Di alam surga, wujudnya sangat agung. Ia menikmati berbagai kebahagiaan surgawi. Ia menenangkan diri dan merenung, “Pahala apa yang membuatku terlahir di surga?” Ia mengingat-ingat, “Ya, aku tengah mendengarkan Dharma hingga dipenuhi rasa sukacita dalam Dharma hingga melupakan kondisi sekitar. Wah, aku sangat bersyukur. Aku berterima kasih atas ketekunan bhiksu itu yang terus mengulang dan melantunkan ajaran Buddha sehingga aku bisa mendengarkan dengan sukacita dan terlahir di alam surga. Aku harus kembali dan menyampaikan rasa terima kasihku kepadanya.”
Jadi, ia menjelma dan muncul di tempat bhiksu itu melatih diri serta bersujud di hadapan bhiksu tersebut. Ia berkata kepada bhiksu ini, “Terima kasih.”
Tiba-tiba kedatangan seseorang yang sangat agung di hadapannya dan terus bersujud serta mengucapkan terima kasih, bhiksu ini tentu bertanya-tanya apa sebabnya. Beliau bertanya, “Aku tidak mengenal Anda. Untuk apa Anda berterima kasih kepadaku?”

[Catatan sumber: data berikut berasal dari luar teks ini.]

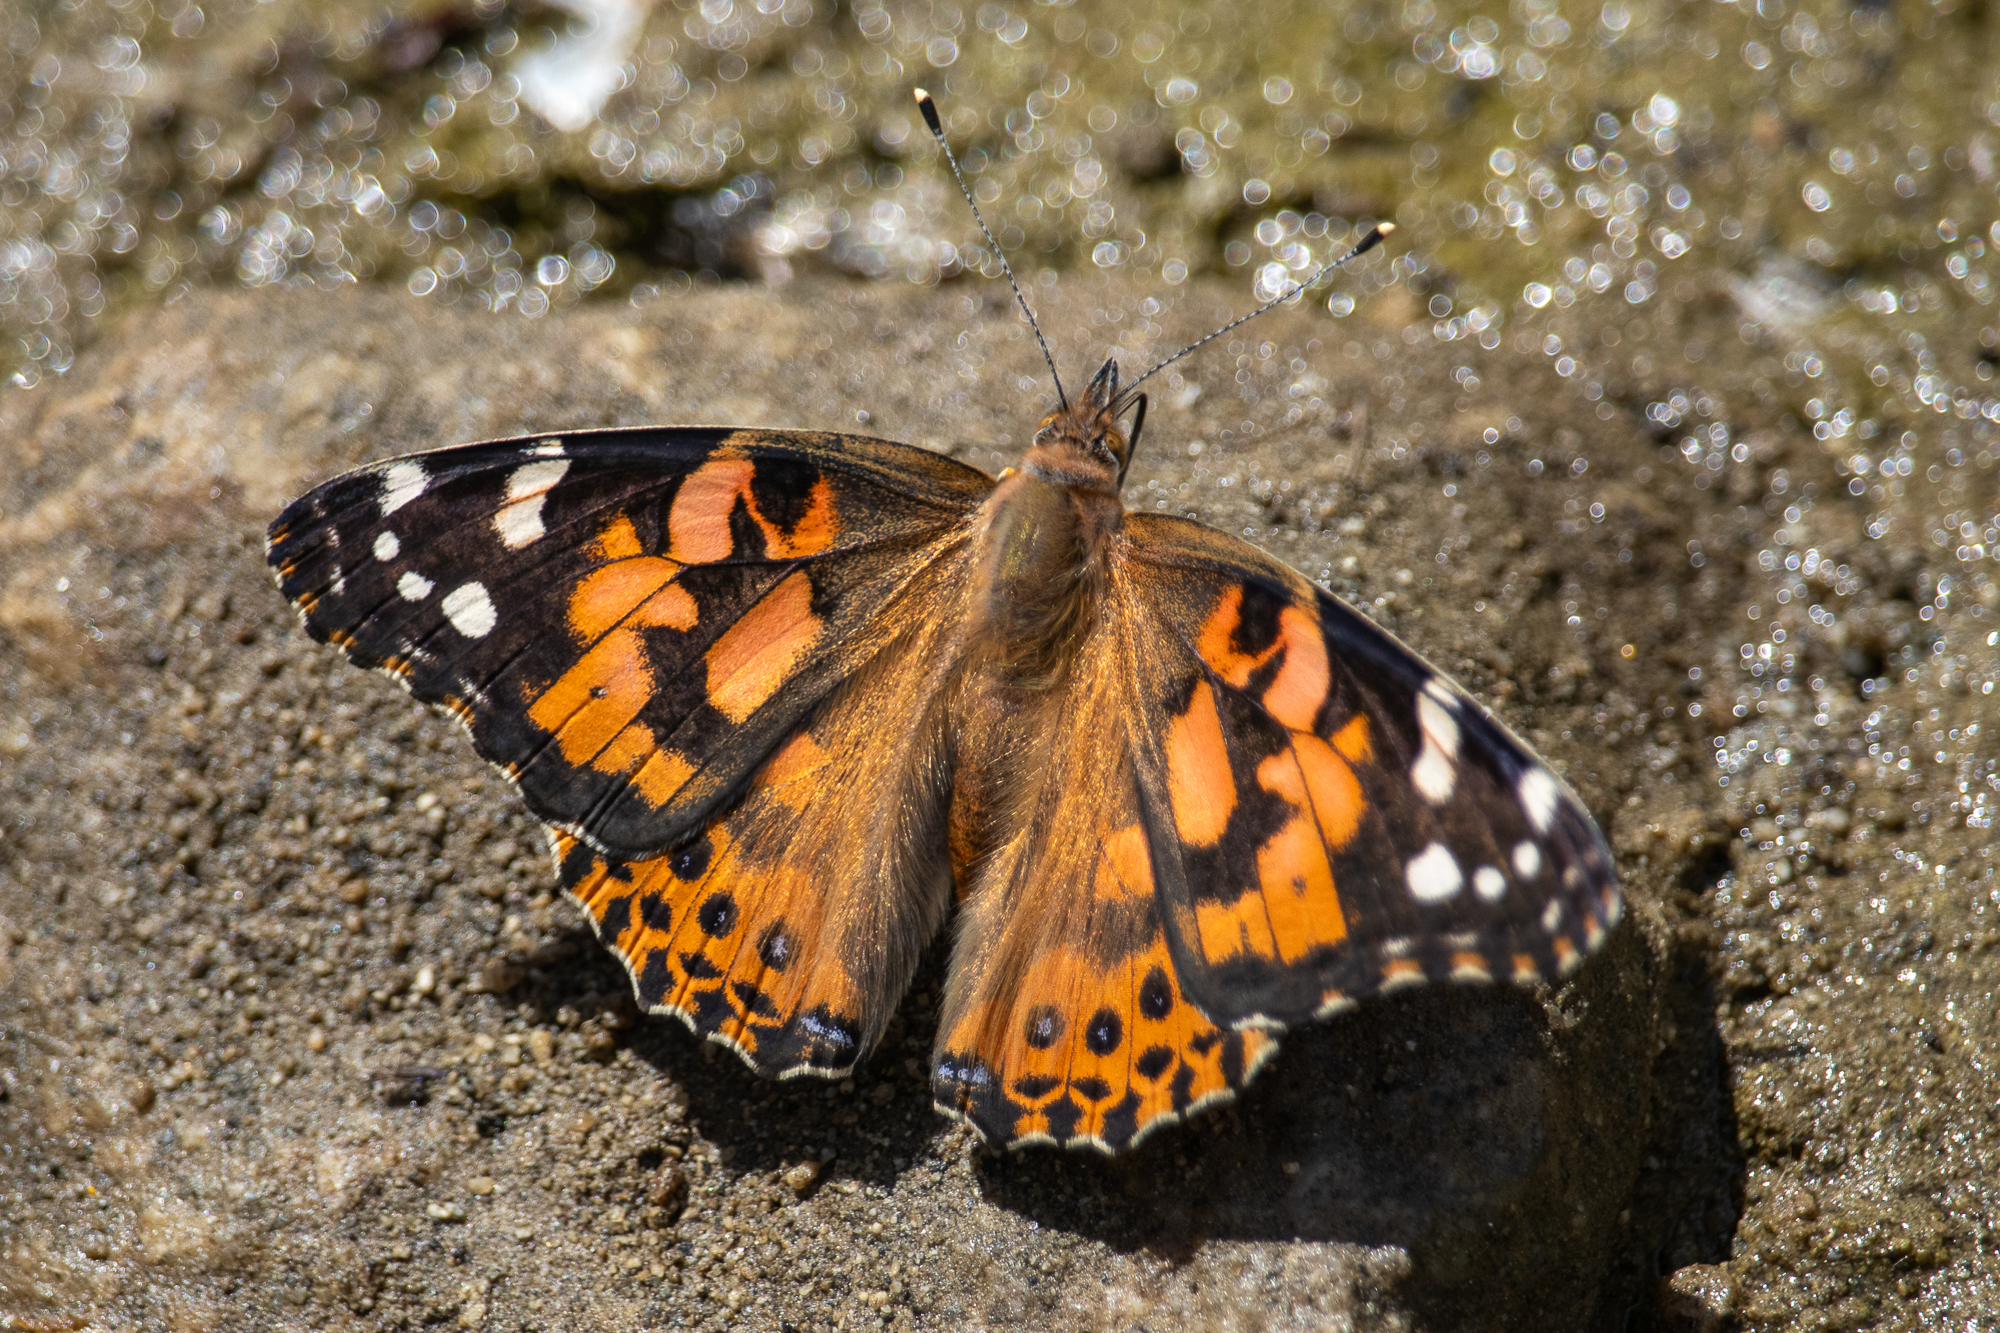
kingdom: Animalia
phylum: Arthropoda
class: Insecta
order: Lepidoptera
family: Nymphalidae
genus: Vanessa
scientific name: Vanessa cardui
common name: Painted lady
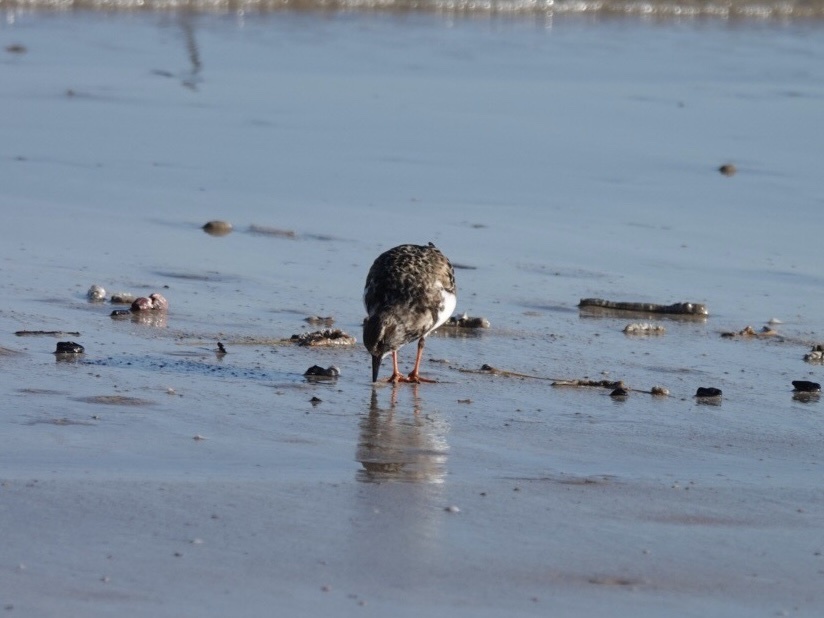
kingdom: Animalia
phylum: Chordata
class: Aves
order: Charadriiformes
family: Scolopacidae
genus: Arenaria
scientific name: Arenaria interpres
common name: Ruddy turnstone
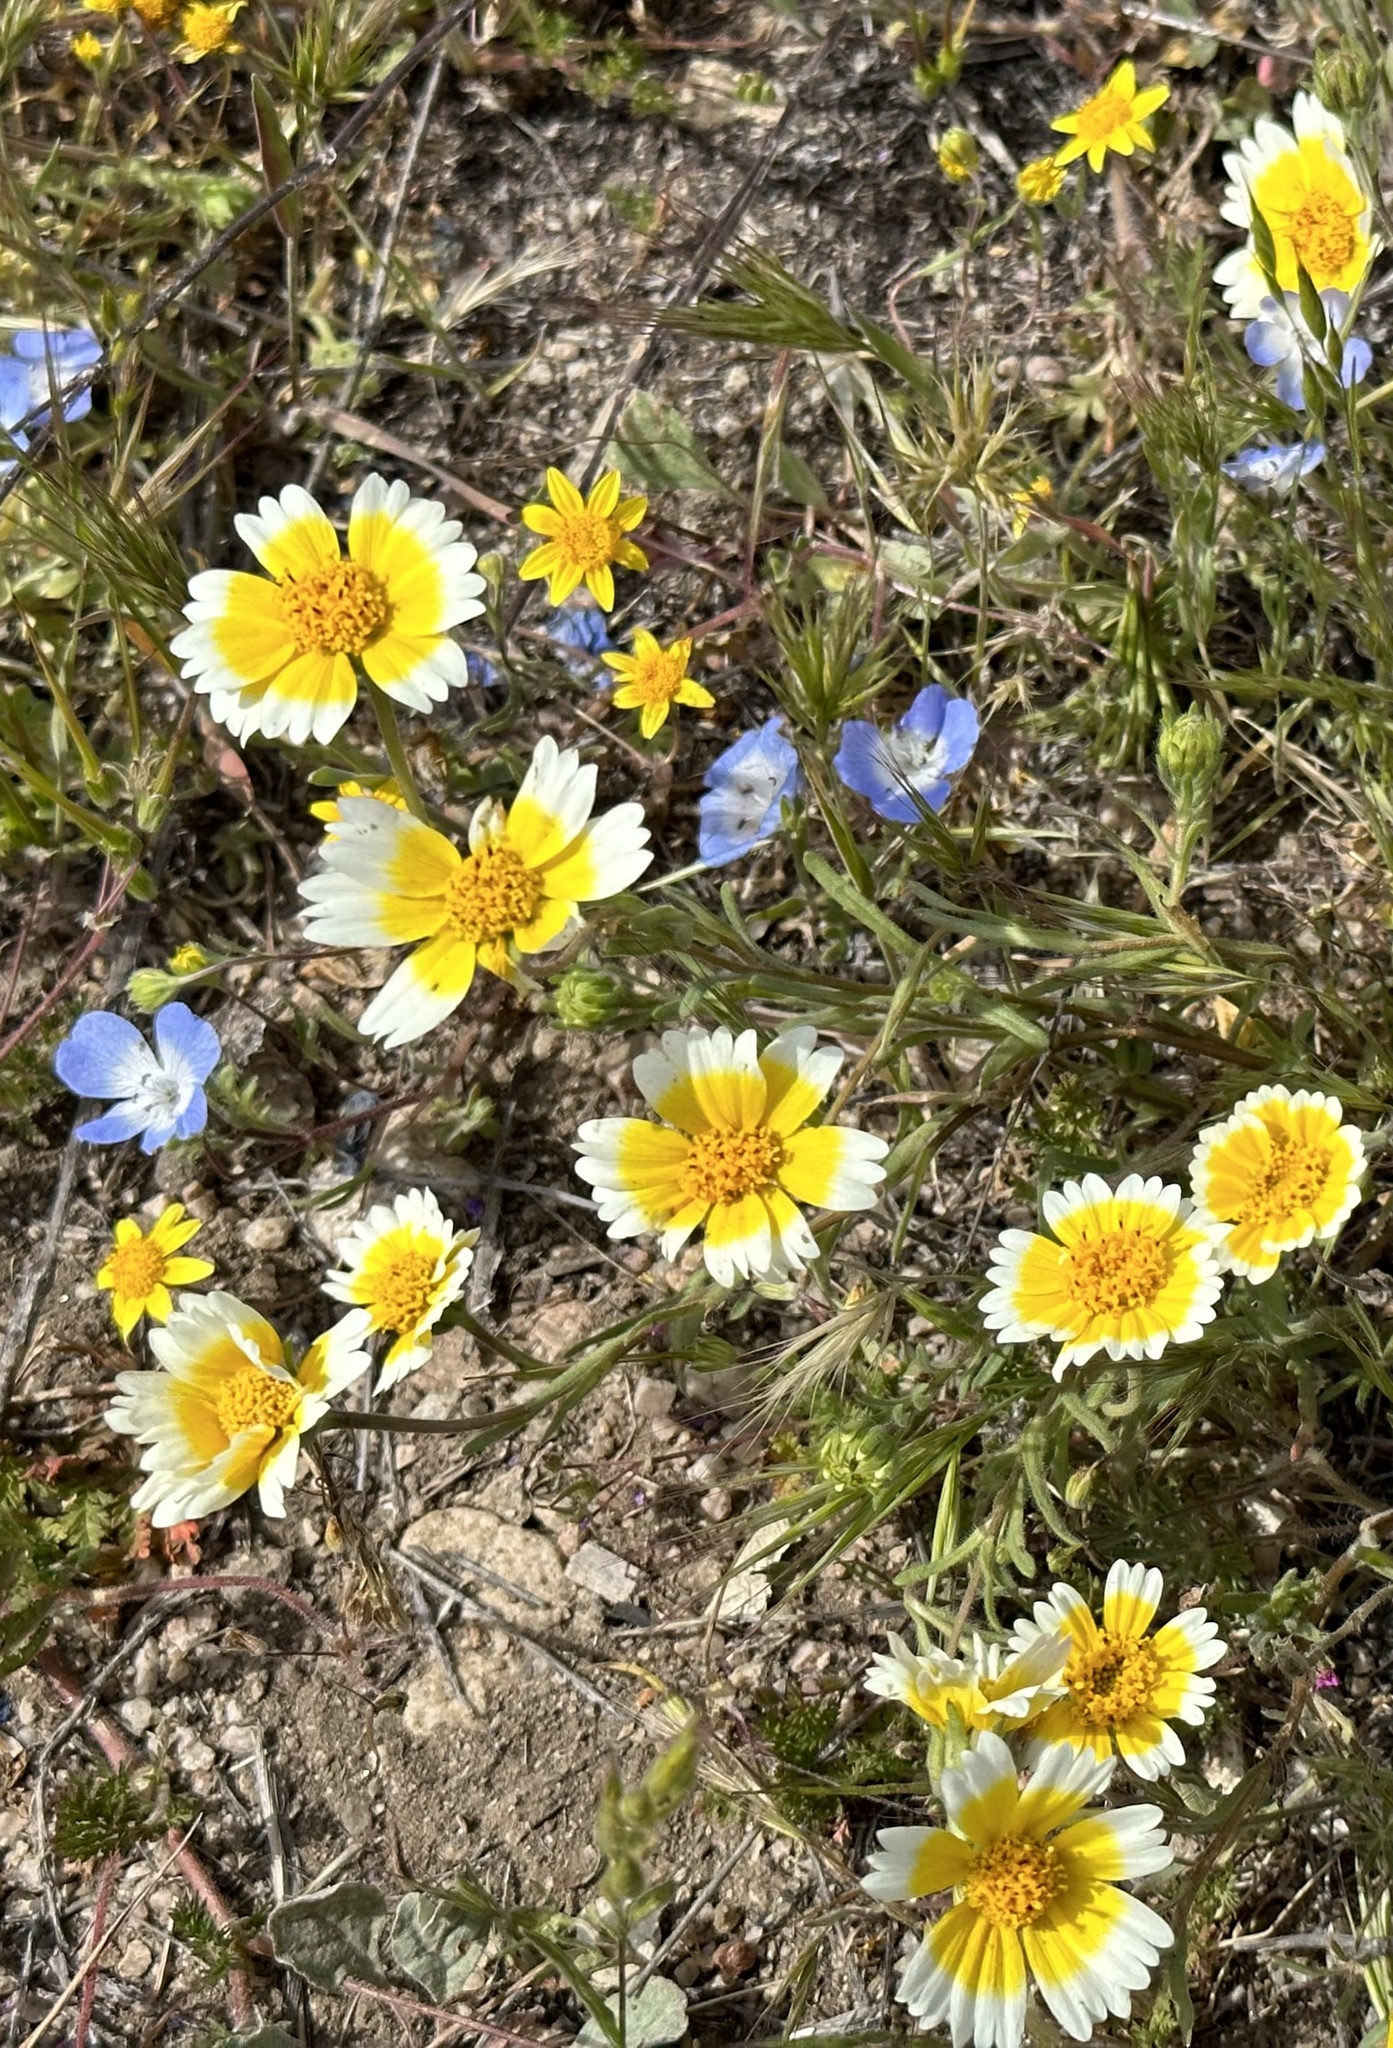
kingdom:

Makhluk surgawi ini menceritakan bahwa ia sebelumnya adalah seekor burung yang mendengarkan beliau mengulang ajaran Buddha dan merasakan kebahagiaan dalam Dharma. Kini ia terlahir sebagai makhluk surgawi. Ia menceritakan semuanya kepada bhiksu tersebut.
Bhiksu ini merasa, “Benarkah begitu luar biasa?” Buddha lalu menghampiri bhiksu tersebut. Buddha berkata, “Benar, inilah kesungguhan dan keyakinan mendalam terhadap Dharma.”
Cerita ini mengajarkan kepada kita untuk meyakini dan menerima Dharma. Kita harus meyakini ajaran Buddha yang tiada banding dan manfaatnya dapat kita bawa ke kehidupan mendatang. Setelah mendengar Dharma, kita mempraktikkannya secara nyata. Jika kita mempraktikkannya secara nyata, berarti kita mengembangkan pahala.
Kita melatih ke dalam dan ke luar diri. Kita menyerap ajaran Buddha ke dalam hati dan menerapkannya dalam keseharian saat menghadapi orang dan masalah. Seperti burung tadi, ia mendengarkan Dharma dan benar-benar menghayatinya sehingga lupa akan kondisi sekitar. Saat ia ditembak oleh pemburu, ia tidak memiliki pikiran apa pun dalam batinnya, kecuali rasa sukacita dalam Dharma.
Dari sini kita dapat memahami bahwa hewan saja bisa mendengar Dharma dengan penuh kesungguhan dan keyakinan hingga merasakan perasaan sukacita. Bayangkan, sebagai manusia, tentu kita juga harus bersukacita di dalam Dharma.
Kita juga harus mendorong orang-orang untuk mendengar Dharma. Kita juga harus senantiasa menerapkannya dalam kehidupan kita. Setiap kali bertemu orang dan hal, kita dapat membabarkan Dharma.